America, Silber believes, has begun a precipitous decline. Only a resirrectopm pf some old-fashioned values, some rigid self-discipline, can save us as a nation. “We are beset by barbarians who have emerged within the walls of our own society, the “vertical” barbarians described more than sixty years ago by Ortega y Gasset” (p. 305). We courageously “face reality” and deal with the fact “that the degenerate society consumed in pleasure-seeking will not survive . . . that the society that will not defend its freedom will lose it . . . that a society that consumes more than it produces will go bankrupt . . . ” (p. 10).
On the front line in this struggle are America’s school teachers. Theirs is the task to recover some firm foundations for our culture. Unfortunately, they have very little possibility of succeeding. They have little philosophical or theological grounding, so, generally speaking, “What is being taught” in this nation’s schools “is nihilism sweetened with hedonism” (p. 69). And the odds against them truly instilling lasting values are awesome, for TV basically educates America’s young, and the tube’s message hardly challenges them to strive for excellence or forego immediate pleasures for long-term achievement!

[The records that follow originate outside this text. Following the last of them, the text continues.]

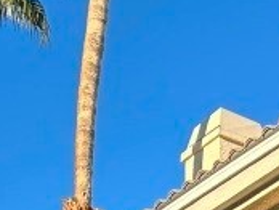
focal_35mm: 153
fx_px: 1235
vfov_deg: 8.8
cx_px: 277
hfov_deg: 12.7
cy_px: 503
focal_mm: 5.7
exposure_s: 1/974
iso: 50
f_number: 1.5
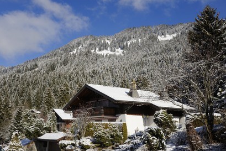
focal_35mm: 39
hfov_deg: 49.5
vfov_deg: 34.2
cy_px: 76
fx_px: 245
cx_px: 115
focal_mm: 38
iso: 200
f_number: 18
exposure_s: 1/160
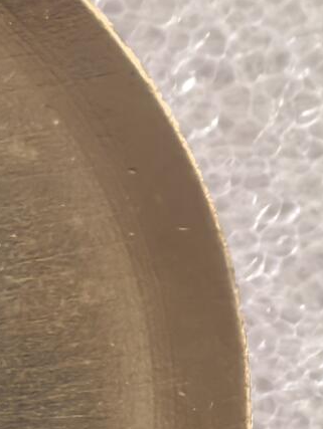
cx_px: -309
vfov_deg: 3.8
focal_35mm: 518
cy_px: 259
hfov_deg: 2.9
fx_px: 6435
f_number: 3
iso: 200
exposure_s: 1/50
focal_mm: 14.6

Like so many conservative laments–jeremiads with the prophet Jeremiah’s implicit faith, hope, and charity–Silber’s slashing bombasts have a certain shock value. He’s a brilliant man, and he has the courage to state and live by his convictions. But about the only recipe for reorienting the nation is to return most everything to the private sector: private education instead of public schools, private charities instead of state-funded bureaucracies. In a sense, I suspect he’s right. But in another sense, he’s blowing bubbles in the wind. Which, rather succintly, suggests my evaluation of this book!